Genau das ist die ganze Idee eines monatlichen Alignments: ein kurzes, strukturiertes Ritual, das die Fragen stellt, die sonst niemand stellt, und die Antworten dauerhaft festhält.
Die eigentlichen Fragen
Ein monatliches Alignment ist kein freies Strategiemeeting. Es ist ein kleiner, präziser Satz an Fragen: Was macht Ihre besten Kunden wirklich anders als die übrigen?

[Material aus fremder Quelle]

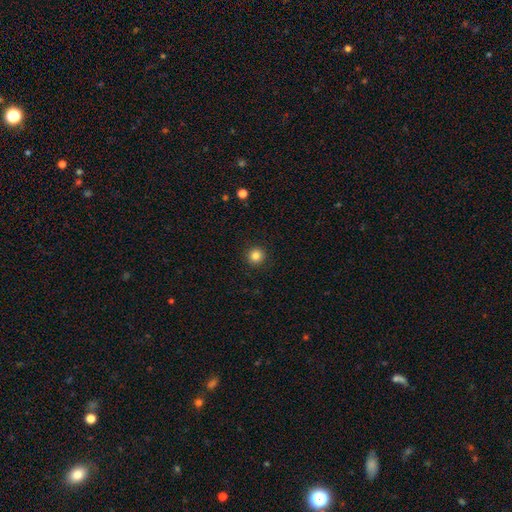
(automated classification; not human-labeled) A smooth galaxy with no disk features (84%) that is round (95%).

Vote fractions:
- Smooth or featured? smooth: 84% / star or artifact: 12% / featured or disk: 5%
- How rounded? round: 95% / in between: 4% / cigar-shaped: 1%
- Merging? none: 92% / minor disturbance: 5% / major disturbance: 2% / merger: 1%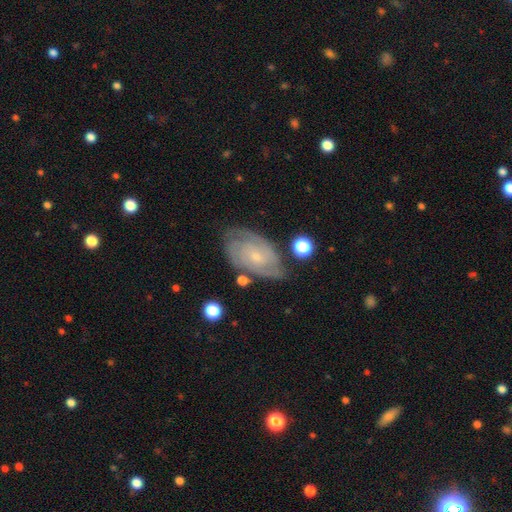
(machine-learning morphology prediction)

Wo liegt Ihre Preisphilosophie tatsächlich, und warum? Was müsste jemand aus Ihrem Team wissen, um eine gute Entscheidung zu treffen, wenn Sie eine Woche lang nicht erreichbar wären? Welches Muster ist Ihnen im letzten Monat aufgefallen, das Sie noch niemandem erzählt haben?
Konkrete Fragen liefern schneller konkrete Antworten als offene. „Wie sieht Ihre Strategie aus“ erzeugt eine Pause. „Was unterscheidet Kunde X von Kunde Y“ liefert die Antwort in einem Satz, weil der Gründer sie längst kennt. Er wurde nur noch nie direkt danach gefragt.
Warum das erste Mal etwas länger dauert
Das erste monatliche Alignment eines neuen Unternehmens dauert länger als die eingespielte Version. Es gibt noch keinen bestehenden Datensatz, auf dem man aufbauen kann, also wird jede Frage komplett von null beantwortet: Preisphilosophie, Kundenmuster, Teamprinzipien, alles zum ersten Mal, schriftlich. Immer noch zehn bis zwanzig Minuten, nicht Stunden, nur am oberen Ende dieser Spanne.
Das ist zu erwarten und keine verschwendete Zeit. Es ist das Fundament, auf dem der Rest des Systems sich unmittelbar danach gründet.
Warum Monat vier siebzehn Minuten dauert
Ab dem dritten oder vierten Zyklus ist das meiste, was bestätigt wird, bereits vertraut. Die Preisphilosophie von vor zwei Monaten gilt größtenteils noch, mit einer Anpassung. Das Kundenmuster vom letzten Monat hat sich entweder wiederholt oder nicht. Die Sitzung wird zu einem Abgleich mit einem bestehenden Datensatz statt zu einer Übung mit leerem Blatt, und die Zeit sinkt entsprechend. Siebzehn Minuten sind eine reale, beobachtete Zahl von einem Unternehmen in dieser Phase, keine Marketingschätzung.
Was mit den Antworten tatsächlich passiert
Das ist der Teil, der das Ritual überhaupt lohnenswert macht: Die Antworten bleiben nicht in einer Besprechungsnotiz liegen, die niemand mehr öffnet. Sie werden Teil des dauerhaften, strukturierten Gedächtnisses des Unternehmens, und jede zukünftige KI-Antwort im System stützt sich darauf. Fragt man im ersten Monat „was sollten wir für ein Projekt wie dieses berechnen“, bekommt man etwas Generisches. Stellt man dieselbe Frage nach ein paar Zyklen des monatlichen Alignments, bezieht sich die Antwort auf die tatsächlich dokumentierte Preisphilosophie, das tatsächliche Kundenmuster, die tatsächliche Teambeobachtung von vor drei Wochen, weil das jetzt reale, schriftliche, dauerhafte Fakten sind, auf die das System zurückgreifen kann.
Das Ritual ist absichtlich kurz. Der Wert liegt nicht in den zwanzig Minuten. Er liegt in allem, was danach konkret werden darf, bei jeder Frage, die von da an gestellt wird, statt für immer generisch zu bleiben, weil nie jemand die echte Antwort aufgeschrieben hat.